Seu nível era cerca de sete; seguindo as orientações de Su Wulan, havia investido tudo em resistência, provavelmente com trinta e cinco pontos. Para mortos-vivos de nível um, era quase invulnerável.
Vendo Lin Xichen e Su Wulan saírem, Wang He apressou-se a segui-los.
A maioria, apesar de aceitar a realidade terrível, sentia medo do mundo fora do desafio. Com razão: o mundo exterior era opressivo.
A cidade de Shangxing, à noite, estava coberta por uma escuridão densa, com uma lua pálida pendurada no céu. A luz da lua era insuficiente; os edifícios sob o manto escuro pareciam monstros espreitando os humanos.
O ar era saturado do odor persistente de carne podre.
Su Wulan encontrava-se numa avenida larga. Nas grades de ferro onde antes havia vasos, agora pendiam cadáveres ressecados, com rostos aterrados e deformados, marcados pelo medo final.
Havia ossos e restos espalhados pela rua.
Ouvindo atentamente, era possível captar gritos estranhos vindos dos becos escuros.
Os estudantes, recém-saídos do desafio, desejaram voltar; a cena era um verdadeiro inferno.
Felizmente, a loja do jogo oferecia bicicletas por apenas quinze moedas de cobre.
Muitos optaram por sair juntos em veículos ecológicos, deixando para trás o lugar repleto de morte.
Fora do desafio, era possível contactar pessoas do exterior.
Su Wulan lembrava o ID dos pais, mas não conseguia encontrá-los; provavelmente ainda não haviam saído do desafio.
Também não obteve resposta ao pedido de amizade enviado ao irmão, que devia ter milhares de solicitações; era normal não conseguir contato.
[Professor Yu, tudo bem na estrada?]
Su Wulan enviou uma mensagem, mas recebeu resposta de Li Mufeng:
[Sinto muito, ninguém sabe dirigir; só o professor Yu pode.]
Su Wulan franziu o cenho; o professor Yu tinha mais de setenta anos, e a viagem era longa, mais de mil quilômetros.
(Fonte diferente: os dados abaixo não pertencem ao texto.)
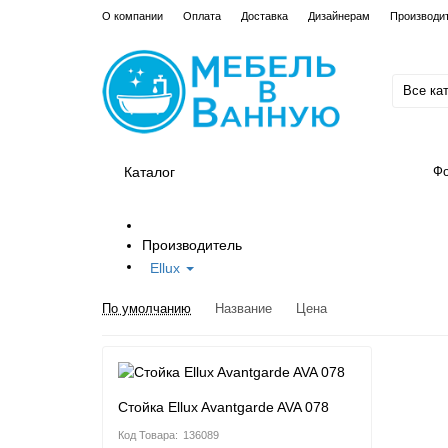
О компании
Оплата
Доставка
Дизайнерам
Производи
Все ка
Каталог
Фо
Производитель
Ellux
По умолчанию
Название
Цена
Стойка Ellux Avantgarde AVA 078
136089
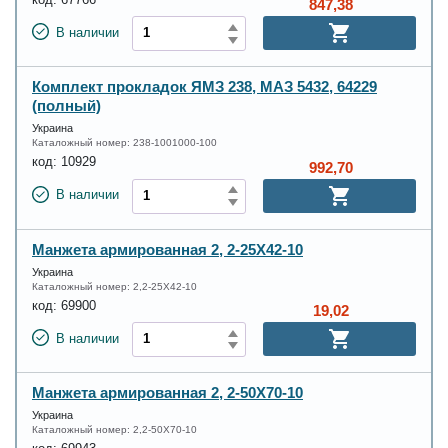
код:
67766
847,38
В наличии
Комплект прокладок ЯМЗ 238, МАЗ 5432, 64229
(полный)
Украина
Каталожный номер:
238-1001000-100
код:
10929
992,70
В наличии
Манжета армированная 2, 2-25X42-10
Украина
Каталожный номер:
2,2-25X42-10
код:
69900
19,02
В наличии
Манжета армированная 2, 2-50X70-10
Украина
Каталожный номер:
2,2-50X70-10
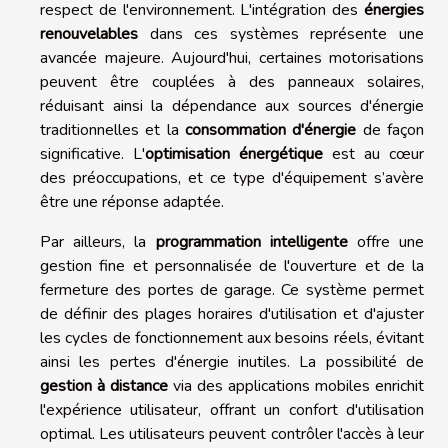
respect de l'environnement. L'intégration des
énergies
renouvelables
dans ces systèmes représente une
avancée majeure. Aujourd'hui, certaines motorisations
peuvent être couplées à des panneaux solaires,
réduisant ainsi la dépendance aux sources d'énergie
traditionnelles et la
consommation d'énergie
de façon
significative. L'
optimisation énergétique
est au cœur
des préoccupations, et ce type d'équipement s’avère
être une réponse adaptée.
Par ailleurs, la
programmation intelligente
offre une
gestion fine et personnalisée de l'ouverture et de la
fermeture des portes de garage. Ce système permet
de définir des plages horaires d'utilisation et d'ajuster
les cycles de fonctionnement aux besoins réels, évitant
ainsi les pertes d'énergie inutiles. La possibilité de
gestion à distance
via des applications mobiles enrichit
l'expérience utilisateur, offrant un confort d'utilisation
optimal. Les utilisateurs peuvent contrôler l'accès à leur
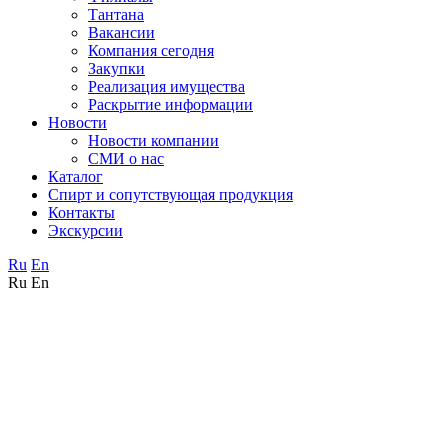
Тантана
Вакансии
Компания сегодня
Закупки
Реализация имущества
Раскрытие информации
Новости
Новости компании
СМИ о нас
Каталог
Спирт и сопутствующая продукция
Контакты
Экскурсии
Ru
En
Ru
En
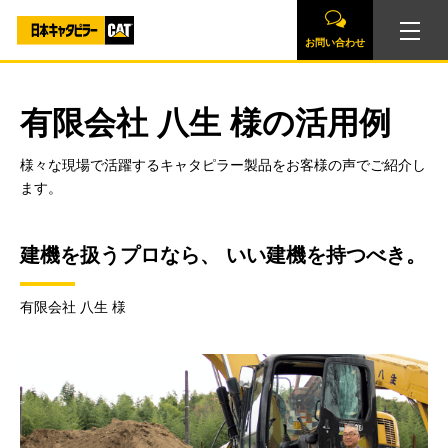
お問い合わせ
有限会社 八生 様の活用例
様々な現場で活躍するキャタピラー製品をお客様の声でご紹介し
ます。
建機を扱うプロなら、 いい建機を持つべき。
有限会社 八生 様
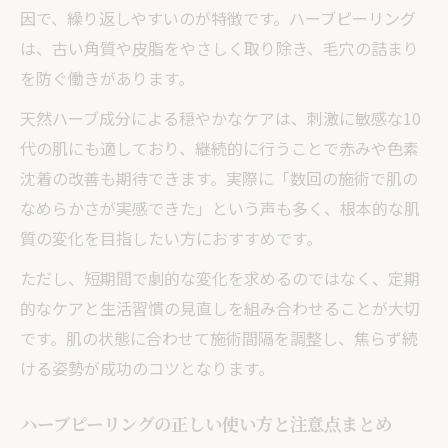
因で、繰り返しやすいのが特徴です。ハーブピーリング
は、古い角質や皮脂をやさしく取り除き、毛穴の詰まり
を防ぐ働きがあります。
天然ハーブ成分による穏やかなケアは、刺激に敏感な10
代の肌にも適しており、継続的に行うことで赤みや色素
沈着の改善も期待できます。実際に「数回の施術で肌の
なめらかさが実感できた」という声も多く、根本的な肌
質の変化を目指したい方におすすめです。
ただし、短期間で劇的な変化を求めるのではなく、定期
的なケアと生活習慣の見直しを組み合わせることが大切
です。肌の状態に合わせて施術間隔を調整し、焦らず続
ける姿勢が成功のコツとなります。
ハーブピーリングの正しい使い方と注意点まとめ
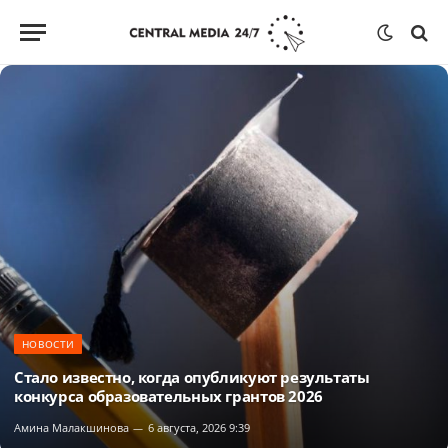
НОВОСТИ
Стало известно, когда опубликуют результаты
конкурса образовательных грантов 2026
Амина Малакшинова
6 августа, 2026 9:39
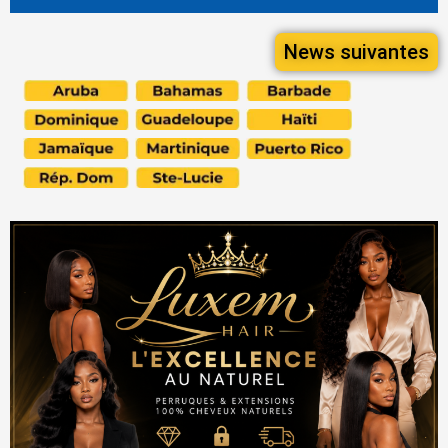
News suivantes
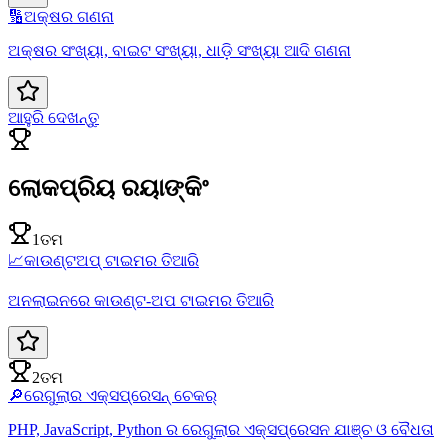
🔢
ଅକ୍ଷର ଗଣନା
ଅକ୍ଷର ସଂଖ୍ୟା, ବାଇଟ ସଂଖ୍ୟା, ଧାଡ଼ି ସଂଖ୍ୟା ଆଦି ଗଣନା
ଆହୁରି ଦେଖନ୍ତୁ
ଲୋକପ୍ରିୟ ରୟାଙ୍କିଂ
1ତମ
📈
କାଉଣ୍ଟଅପ୍ ଟାଇମର ତିଆରି
ଅନଲାଇନରେ କାଉଣ୍ଟ-ଅପ ଟାଇମର ତିଆରି
2ତମ
🔎
ରେଗୁଲାର ଏକ୍ସପ୍ରେସନ୍ ଚେକର୍
PHP, JavaScript, Python ର ରେଗୁଲାର ଏକ୍ସପ୍ରେସନ ଯାଞ୍ଚ ଓ ବୈଧତା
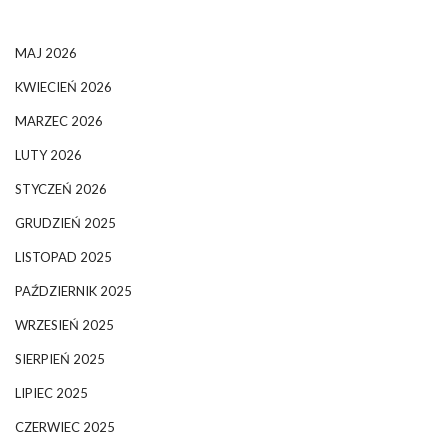
MAJ 2026
KWIECIEŃ 2026
MARZEC 2026
LUTY 2026
STYCZEŃ 2026
GRUDZIEŃ 2025
LISTOPAD 2025
PAŹDZIERNIK 2025
WRZESIEŃ 2025
SIERPIEŃ 2025
LIPIEC 2025
CZERWIEC 2025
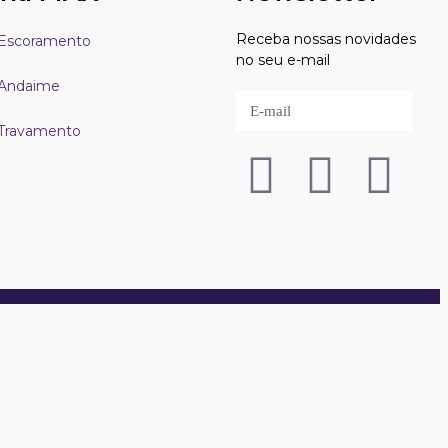
Receba nossas novidades
Escoramento
no seu e-mail
Andaime
Travamento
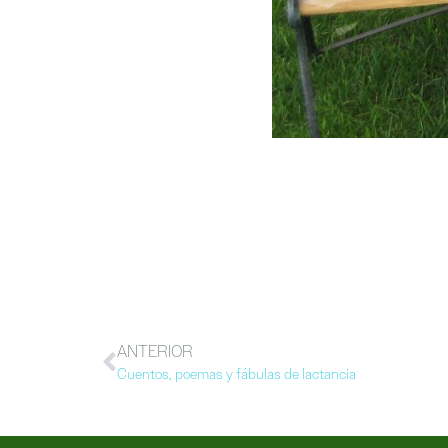
ANTERIOR
Cuentos, poemas y fábulas de lactancia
Não sabia se ele aguentaria.
[Entendido, lembre-se do que lhes avisei.]
[Está claro!]
— Wulan, vamos para Cidade das Nuvens Coloridas agora? — Lin Xichen perguntou, sacando o arco Dragão Errante e disparando uma flecha para o beco escuro à direita. O som agudo de carne sendo perfurada foi seguido por um corpo caindo.
O sistema notificou: experiência +30.
Su Wulan observou a rua e os prédios altos; tudo era indistinto, a escuridão era total. Disse a Lin Xichen:
— Não há pressa, faltam três dias para a publicação dos decretos dos senhores de cada região. Você sabe pilotar helicóptero, podemos chegar em um dia.
— Aliás, pode usar sua visão aguçada para procurar hospitais ou farmácias por aqui?
A tecnologia era semelhante à do planeta azul; o pai era diabético, precisava de insulina diária. Shangxing fora uma cidade próspera; hospitais e farmácias deveriam ter insulina, e com bom prazo de validade. Aproveitando a oportunidade, Su Wulan queria estocar para o pai.
Na vida anterior, não pensou nisso, e lamentou por muito tempo.
Lin Xichen girou sobre o próprio eixo, examinando a escuridão com olhar profundo.
Seu alcance de percepção absoluta era cem metros; o de percepção regional, mil metros, mas sem visão noturna. Além disso, a cidade era cheia de prédios e objetos, dificultando a busca. Só conseguia detectar monstros em movimento nesse raio, não farmácias.
Mas um hospital era um complexo grande, com uma cruz vermelha imensa, e ele conseguiu localizá-lo.
— Seguindo em frente por esta rua há um hospital municipal.
Quando os dois estavam prestes a partir, Su Wulan sentiu falta de algo, olhou para trás.
Wang He, que antes estava animado, não havia acompanhado.
Ela olhou intrigada para Lin Xichen, que balançou a cabeça.
Após mais dois minutos de espera, alguns saíram pela porta do desafio da escola.
Su Wulan esboçou um sorriso de resignação.
Como sempre... Aqueles que precisam ser eliminados acabam surgindo diante de você, desafiando descaradamente seus limites.